Data integration gives you an overview of performance and helps teams find gaps in existing workflows that can be filled through automation or workflow optimization. This allows each department to maximize their productivity with minimal additional resources.
Customer segments evolve over time, but can businesses keep up with these changes? As younger customers grow in their spending power, it’s important for businesses that serve them to be aware of exactly how their needs are different.
50% of customers say they’ll only remain loyal to companies that can anticipate their needs. Data is a key enabler of a business’s ability to predict how customer demands will evolve. Data integration allows business leaders to consolidate information from different customer segments and view them to gauge the importance of each customer need and adjust strategy accordingly.

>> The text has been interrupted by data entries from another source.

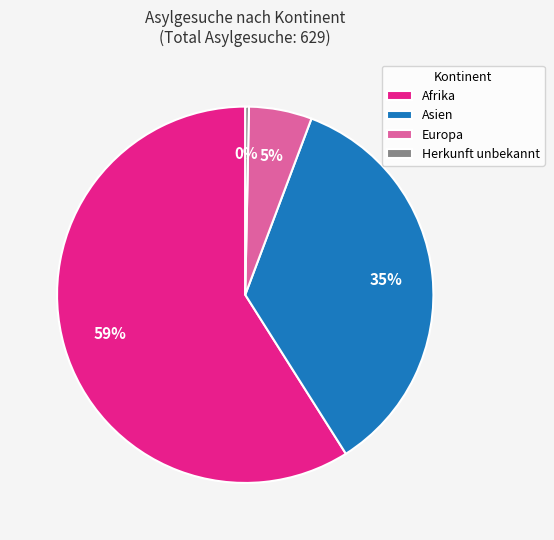

To the nearest percent, what is the average slice percentage?

25%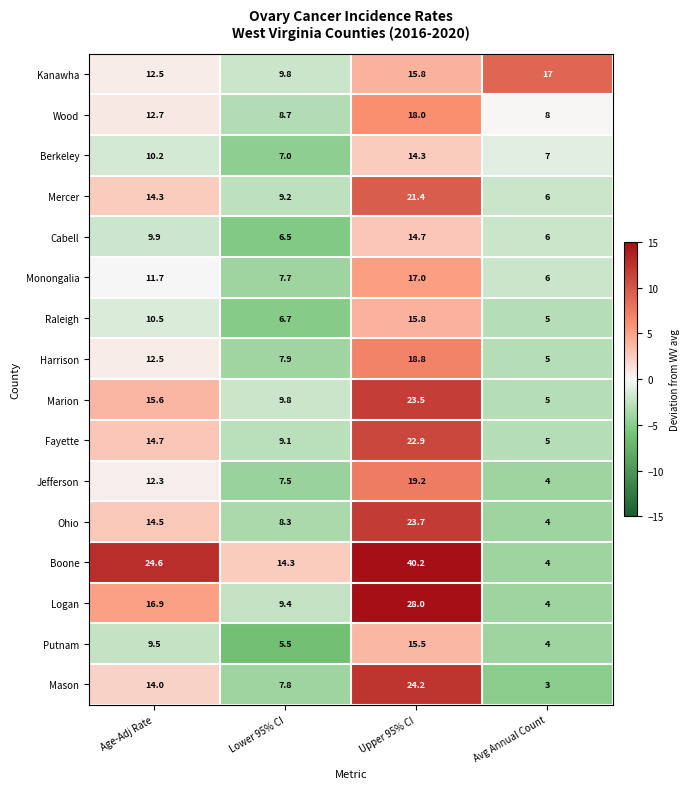

What is the spread (max minus min) of values at Age-Adj Rate?

15.1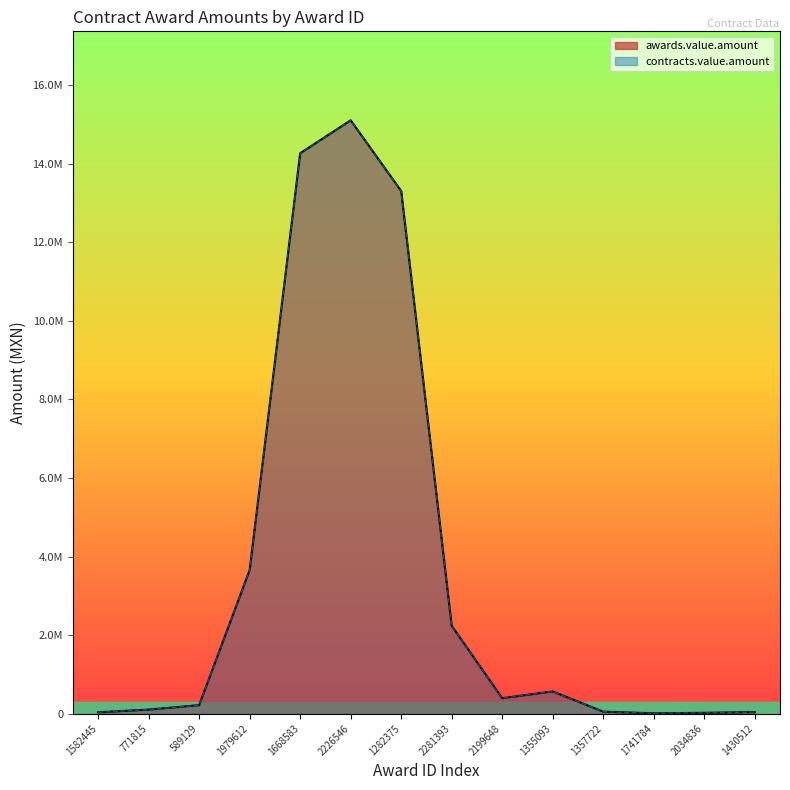

How many interior local peaks does the awards.value.amount series have?

2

Business leaders can sometimes struggle to develop a holistic view of how their operation is performing. Manual data transfers, information silos, irrelevant data, and incomplete information can prevent a clear and timely view from being delivered to decision makers.
Effective data integration can give you a clear picture of how each department is performing, the extent to which assets are being used, and the effectiveness of existing workflows.
When data is integrated properly into a single point of truth, companies can save a fortune while simplifying operations. Thailand's True Corporation is an excellent example of this; They are an expanding company that requires assistance integrating their data pipelines in order to ensure the reliability and validity of the data being processed. By implementing data integration measures, they were able to process 2x more data than before while saving over $1 million USD.
As more organizations use data to make decisions, making sure that data is complete, accurate, and reliable becomes extremely important. Business leaders need a clear and up-to-date view of business performance to make decisions in rapidly changing marketplaces.
Data integration can close gaps and build bridges between operational departments. Once a complete and accurate database is built, executives can make savvy business decisions.
Successful data integration depends heavily on the quality of the original data gathered from its various sources. Data teams must conduct thorough data quality audits to ensure that the base data contains no errors, duplications, or holes.
High quality data ensures that the end product of data integration can indeed deliver an accurate view of the entire organization. Even after the data is consolidated, businesses must remain proactive in identifying and resolving data issues before they affect operations or business continuity.
Different organizations can have completely different reasons for integrating their data. Some businesses might want a better return from their data projects while others might want greater insight into their organization for better decision making. Project leaders have to know what they wish to achieve and what metrics can be used to measure the success of the integration.
Data teams and business leaders can be very proactive in developing data projects for their employees to carry out. But beware—new data responsibilities given to employees should not disrupt their existing workflows. To build a data-driven culture in which employees fully participate, managers should be proactive in understanding their concerns and adjust accordingly.
Data is becoming an essential tool for modern businesses to make better decisions, design more productive workflows, and enable better reporting processes. However, information silos and poor data governance policies can prevent business leaders from being able to assess their true performance. Consolidating data with effective integration helps organizations close information gaps and improve the yield businesses gain from every data project.